§ **TASK ITEM**
Output the entries word for word. Omit images.

Stored data entries
╭──

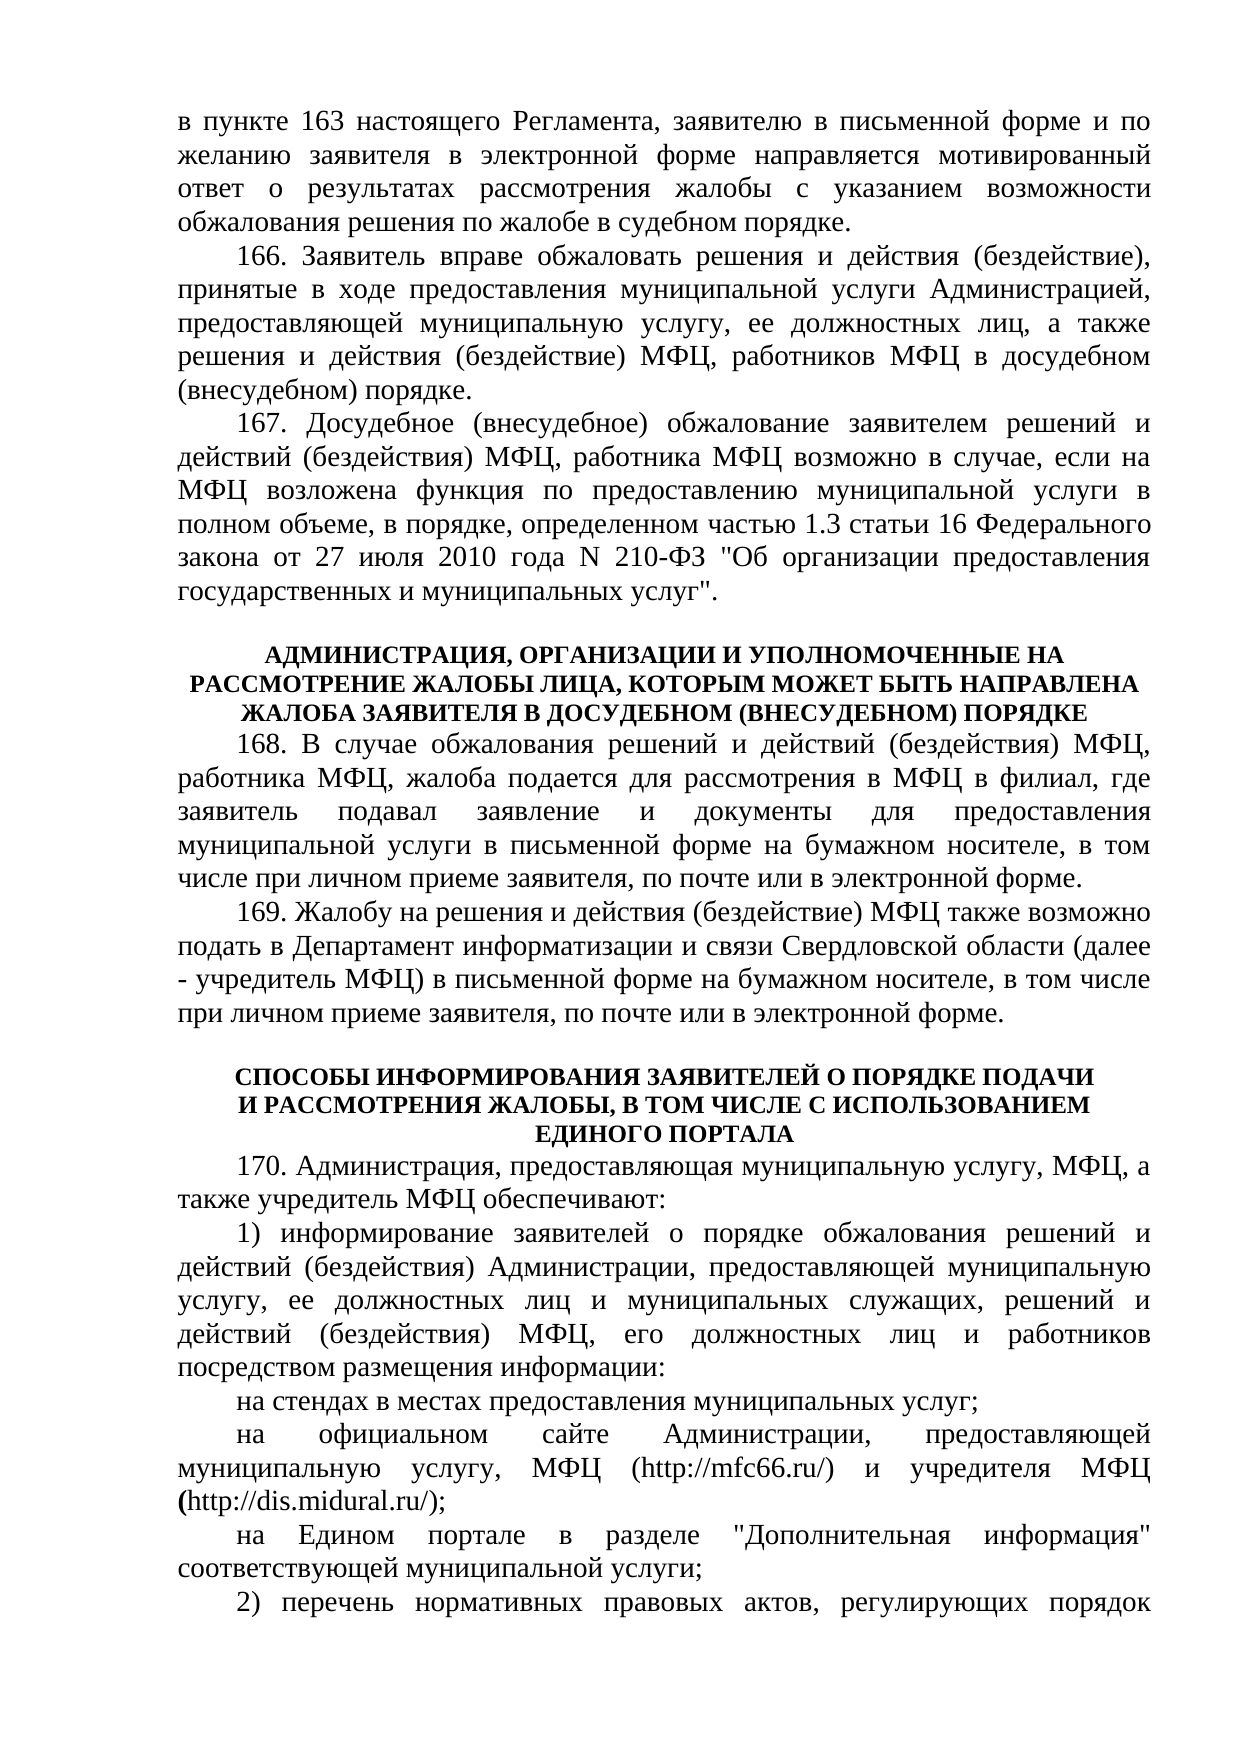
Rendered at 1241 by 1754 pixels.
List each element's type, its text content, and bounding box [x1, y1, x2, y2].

text 168. В случае обжалования решений и действий (бездействия) МФЦ, работника МФЦ, жалоба подается для рассмотрения в МФЦ в филиал, где заявитель подавал заявление и документы для предоставления муниципальной услуги в письменной форме на бумажном носителе, в том числе при личном приеме заявителя, по почте или в электронной форме. [177, 726, 1152, 894]
text на Едином портале в разделе "Дополнительная информация" соответствующей муниципальной услуги; [177, 1517, 1152, 1584]
text 170. Администрация, предоставляющая муниципальную услугу, МФЦ, а также учредитель МФЦ обеспечивают: [177, 1148, 1152, 1215]
text 166. Заявитель вправе обжаловать решения и действия (бездействие), принятые в ходе предоставления муниципальной услуги Администрацией, предоставляющей муниципальную услугу, ее должностных лиц, а также решения и действия (бездействие) МФЦ, работников МФЦ в досудебном (внесудебном) порядке. [177, 238, 1152, 405]
title СПОСОБЫ ИНФОРМИРОВАНИЯ ЗАЯВИТЕЛЕЙ О ПОРЯДКЕ ПОДАЧИ [177, 1062, 1152, 1091]
text на официальном сайте Администрации, предоставляющей муниципальную услугу, МФЦ (http://mfc66.ru/) и учредителя МФЦ (http://dis.midural.ru/); [177, 1416, 1152, 1517]
text 1) информирование заявителей о порядке обжалования решений и действий (бездействия) Администрации, предоставляющей муниципальную услугу, ее должностных лиц и муниципальных служащих, решений и действий (бездействия) МФЦ, его должностных лиц и работников посредством размещения информации: [177, 1215, 1152, 1383]
title ЕДИНОГО ПОРТАЛА [177, 1119, 1152, 1148]
text на стендах в местах предоставления муниципальных услуг; [177, 1383, 1152, 1416]
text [177, 103, 1152, 238]
text 167. Досудебное (внесудебное) обжалование заявителем решений и действий (бездействия) МФЦ, работника МФЦ возможно в случае, если на МФЦ возложена функция по предоставлению муниципальной услуги в полном объеме, в порядке, определенном частью 1.3 статьи 16 Федерального закона от 27 июля 2010 года N 210-ФЗ "Об организации предоставления государственных и муниципальных услуг". [177, 405, 1152, 607]
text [177, 1584, 1152, 1618]
title АДМИНИСТРАЦИЯ, ОРГАНИЗАЦИИ И УПОЛНОМОЧЕННЫЕ НА РАССМОТРЕНИЕ ЖАЛОБЫ ЛИЦА, КОТОРЫМ МОЖЕТ БЫТЬ НАПРАВЛЕНА ЖАЛОБА ЗАЯВИТЕЛЯ В ДОСУДЕБНОМ (ВНЕСУДЕБНОМ) ПОРЯДКЕ [177, 640, 1152, 726]
title И РАССМОТРЕНИЯ ЖАЛОБЫ, В ТОМ ЧИСЛЕ С ИСПОЛЬЗОВАНИЕМ [177, 1091, 1152, 1119]
text 169. Жалобу на решения и действия (бездействие) МФЦ также возможно подать в Департамент информатизации и связи Свердловской области (далее - учредитель МФЦ) в письменной форме на бумажном носителе, в том числе при личном приеме заявителя, по почте или в электронной форме. [177, 894, 1152, 1028]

╰──

§ **TASK RESPONSE**
Rendered at 1241 by 1754 pixels.
List each element's type, its text content, and bounding box [x1, y1, x2, y2].

text 168. В случае обжалования решений и действий (бездействия) МФЦ, работника МФЦ, жалоба подается для рассмотрения в МФЦ в филиал, где заявитель подавал заявление и документы для предоставления муниципальной услуги в письменной форме на бумажном носителе, в том числе при личном приеме заявителя, по почте или в электронной форме. [177, 726, 1152, 894]
text на Едином портале в разделе "Дополнительная информация" соответствующей муниципальной услуги; [177, 1517, 1152, 1584]
text 170. Администрация, предоставляющая муниципальную услугу, МФЦ, а также учредитель МФЦ обеспечивают: [177, 1148, 1152, 1215]
text 166. Заявитель вправе обжаловать решения и действия (бездействие), принятые в ходе предоставления муниципальной услуги Администрацией, предоставляющей муниципальную услугу, ее должностных лиц, а также решения и действия (бездействие) МФЦ, работников МФЦ в досудебном (внесудебном) порядке. [177, 238, 1152, 405]
title СПОСОБЫ ИНФОРМИРОВАНИЯ ЗАЯВИТЕЛЕЙ О ПОРЯДКЕ ПОДАЧИ [177, 1062, 1152, 1091]
text на официальном сайте Администрации, предоставляющей муниципальную услугу, МФЦ (http://mfc66.ru/) и учредителя МФЦ (http://dis.midural.ru/); [177, 1416, 1152, 1517]
text 1) информирование заявителей о порядке обжалования решений и действий (бездействия) Администрации, предоставляющей муниципальную услугу, ее должностных лиц и муниципальных служащих, решений и действий (бездействия) МФЦ, его должностных лиц и работников посредством размещения информации: [177, 1215, 1152, 1383]
title ЕДИНОГО ПОРТАЛА [177, 1119, 1152, 1148]
text на стендах в местах предоставления муниципальных услуг; [177, 1383, 1152, 1416]
text [177, 103, 1152, 238]
text 167. Досудебное (внесудебное) обжалование заявителем решений и действий (бездействия) МФЦ, работника МФЦ возможно в случае, если на МФЦ возложена функция по предоставлению муниципальной услуги в полном объеме, в порядке, определенном частью 1.3 статьи 16 Федерального закона от 27 июля 2010 года N 210-ФЗ "Об организации предоставления государственных и муниципальных услуг". [177, 405, 1152, 607]
text [177, 1584, 1152, 1618]
title АДМИНИСТРАЦИЯ, ОРГАНИЗАЦИИ И УПОЛНОМОЧЕННЫЕ НА РАССМОТРЕНИЕ ЖАЛОБЫ ЛИЦА, КОТОРЫМ МОЖЕТ БЫТЬ НАПРАВЛЕНА ЖАЛОБА ЗАЯВИТЕЛЯ В ДОСУДЕБНОМ (ВНЕСУДЕБНОМ) ПОРЯДКЕ [177, 640, 1152, 726]
title И РАССМОТРЕНИЯ ЖАЛОБЫ, В ТОМ ЧИСЛЕ С ИСПОЛЬЗОВАНИЕМ [177, 1091, 1152, 1119]
text 169. Жалобу на решения и действия (бездействие) МФЦ также возможно подать в Департамент информатизации и связи Свердловской области (далее - учредитель МФЦ) в письменной форме на бумажном носителе, в том числе при личном приеме заявителя, по почте или в электронной форме. [177, 894, 1152, 1028]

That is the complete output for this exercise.